> Excerpted passage:
-- Start --
I'll try to explain this the best I can, although it's a simples
architecture I'm not describing it in my native language :)

I have a set of node.js workers (64 for now) that serve as a
cache/middleware layer for a dozen of php applications. Each worker deals
with a set of documents (it's not a distributed cache system). Each worker
updates the documents in memory, and tags them as dirty (just like OS file
cache), and from time to time (for now, it's a 5 seconds window interval),
a persister module will deal with the persistence of those dirty documents
to riak.
If the document isn't in memory, it will be fetched from riak.

If you want document X, you need to ask to the corresponding worker dealing
with it. Two different workers, don't deal with the same document.
That way we can guarantee that there will be no concurrent writes to riak.
-- End --
> Entries supplied:
-- Start --
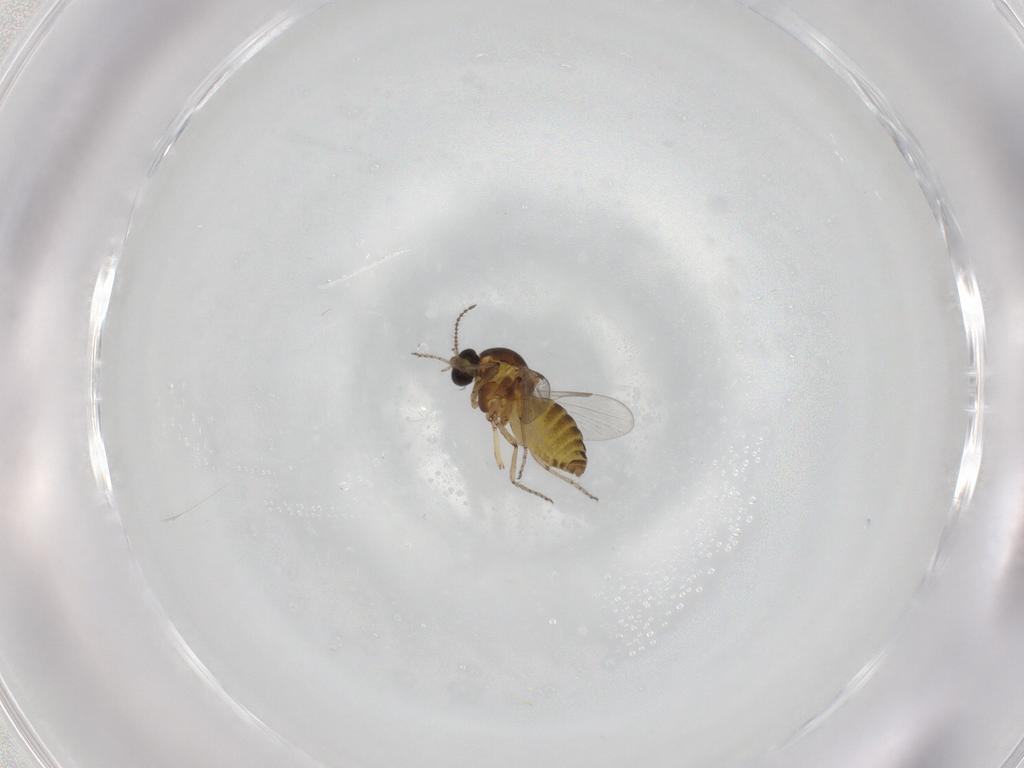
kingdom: Animalia
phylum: Arthropoda
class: Insecta
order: Diptera
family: Ceratopogonidae
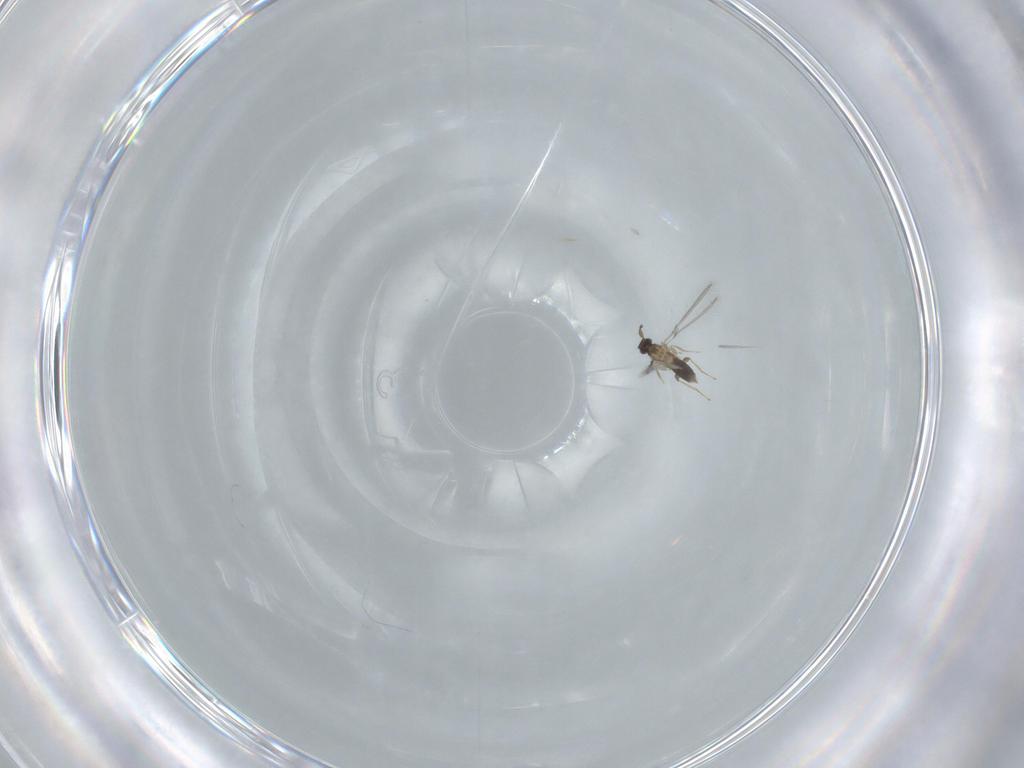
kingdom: Animalia
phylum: Arthropoda
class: Insecta
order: Hymenoptera
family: Mymaridae
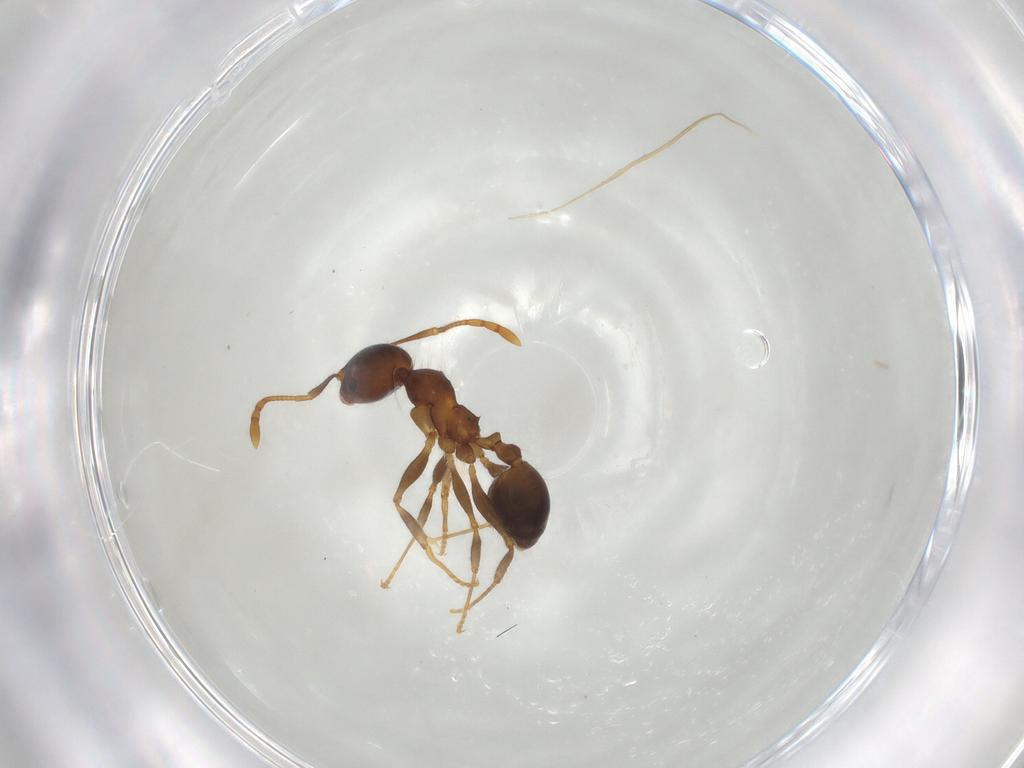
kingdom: Animalia
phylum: Arthropoda
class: Insecta
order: Hymenoptera
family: Formicidae
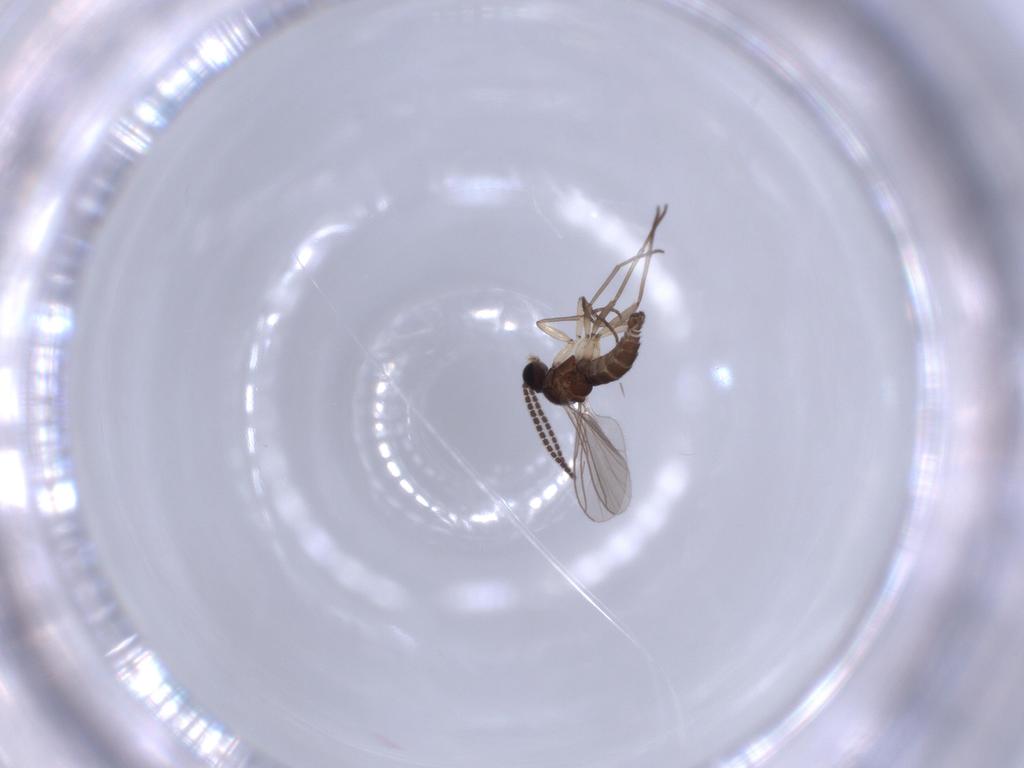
-- End --
> What you will do:
a – Answer these questions from the node.js caching post:
(i) How many node.js workers are there for now?
(ii) How often does the persister module deal with the dirty documents?
(iii) Where is a document fetched from if it isn't in memory?
b – Could you carry the node.js caching post forward from its last sentence?
The entries come from a separate source.

> Answers to the exercises:
a –
(i) 64
(ii) Every 5 seconds
(iii) From riak

b –
Best Regards,




On 30 January 2014 10:46, Russell Brown <russell.br...@me.com> wrote:

>
> On 30 Jan 2014, at 10:37, Edgar Veiga <edgarmve...@gmail.com> wrote:
>
> Also,
>
> Using last_write_wins = true, do I need to always send the vclock while on
> a PUT request? In the official documention it says that riak will look only
> at the timestamp of the requests.
>
>
> Ok, from what you've said it sounds like you are always wanting to replace
> what is at a key with the new information you are putting. If that is the
> case, then you have the perfect use case for LWW=true. And indeed, you do
> not need to pass a vclock with your put request. And it sounds like there
> is no need for you to fetch-before-put since that is only to get context
> /resolve siblings. Curious about your use case if you can share more.
>
> Cheers
>
> Russell
>
>
>
> Best regards,
>
>
> On 29 January 2014 10:29, Edgar Veiga <edgarmve...@gmail.com> wrote:
>
>> Hi Russel,
>>
>> No, it doesn't depend. It's always a new value.
>>
>> Best regards
>>
>>
>> On 29 January 2014 10:10, Russell Brown <russell.br...@me.com> wrote:
>>
>>>
>>> On 29 Jan 2014, at 09:57, Edgar Veiga <edgarmve...@gmail.com> wrote:
>>>
>>> tl;dr
>>>
>>> If I guarantee that the same key is only written with a 5 second
>>> interval, is last_write_wins=true profitable?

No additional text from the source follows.